ВЫБРАННЫЙ ОТРЫВОК:
★ ★ ★ ★ ★
Постмодерн в раю. О творчестве Ольги Седаковой - Ксения Голубович
Шрифт:
Интервал:
Закладка:
В ее «споре королев-поэтов» с Еленой Шварц (в какой-то момент Шварц была королевой неофициального Питера, а Седакова — неофициальной Москвы) это, пожалуй, было одним из важных расхождений — вопрос о спецэффектах. Например, никогда не читать стихов так, чтобы дополнительно воздействовать на чувства аудитории, чтобы в «обморок падали» или рыдали. Хотя «можете же!» — возмущался Аверинцев, считавший, что читает ее стихи лучше, чем Седакова.
Из ее записки мне: «В точности Аверинцев говорил так: „Я читаю и даю увидеть самые прекрасные места. А вы их как будто нарочно прячете“».
Ольга Седакова читает свои стихи как партитуру. Как тихую камерную музыку. Потому что если эту музыку сыграть в полную силу, мало что устоит. Эту власть нельзя использовать. Более того, в этом и есть характеристика настоящей власти — она милостива в силу своей силы и поэтому выглядит кроткой. Другое дело, что — подозреваю — такие стихи способны брать очень большие аудитории. Но это было проверено только один раз, когда «Ангела Реймса» Ольги Седаковой на фестивале «Meeting» в Римини слушало около миллиона человек. Эффект был сногсшибательным.
★ ★ ★ ★ ★
ИМЕЮЩИЕСЯ ДАННЫЕ:
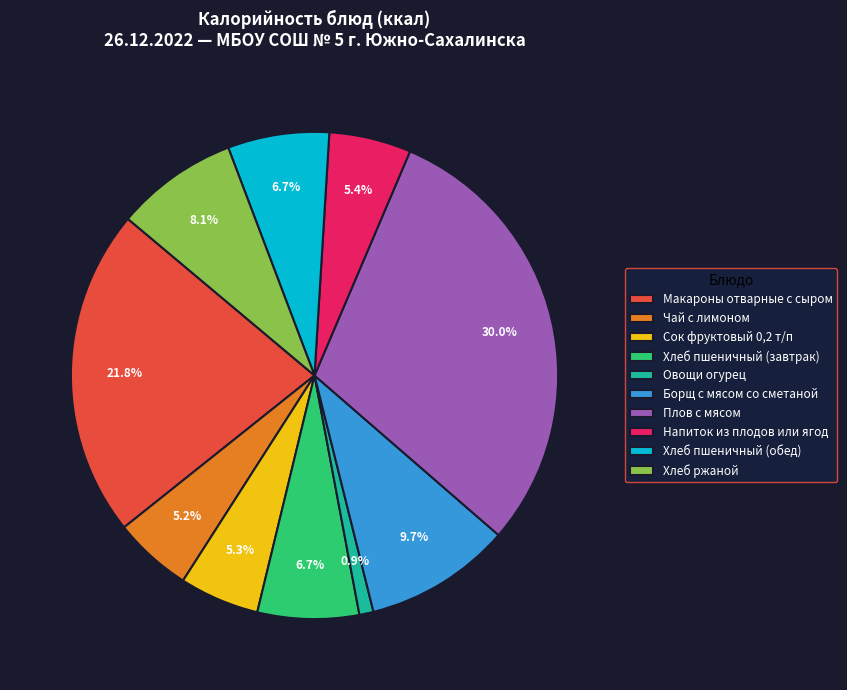

To the nearest percent, what portion does Макароны отварные с сыром represent?

22%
★ ★ ★ ★ ★
ЦЕЛЬ ЗАДАНИЯ:
Перепишите из отрывка о стихах Ольги Седаковой кусок, начиная со слов «Из ее записки» и заканчивая словами «Эффект был сногсшибательным.», ничего в нем не меняя.

ПИСЬМЕННЫЙ ОТВЕТ:
Из ее записки мне: «В точности Аверинцев говорил так: „Я читаю и даю увидеть самые прекрасные места. А вы их как будто нарочно прячете“».
Ольга Седакова читает свои стихи как партитуру. Как тихую камерную музыку. Потому что если эту музыку сыграть в полную силу, мало что устоит. Эту власть нельзя использовать. Более того, в этом и есть характеристика настоящей власти — она милостива в силу своей силы и поэтому выглядит кроткой. Другое дело, что — подозреваю — такие стихи способны брать очень большие аудитории. Но это было проверено только один раз, когда «Ангела Реймса» Ольги Седаковой на фестивале «Meeting» в Римини слушало около миллиона человек. Эффект был сногсшибательным.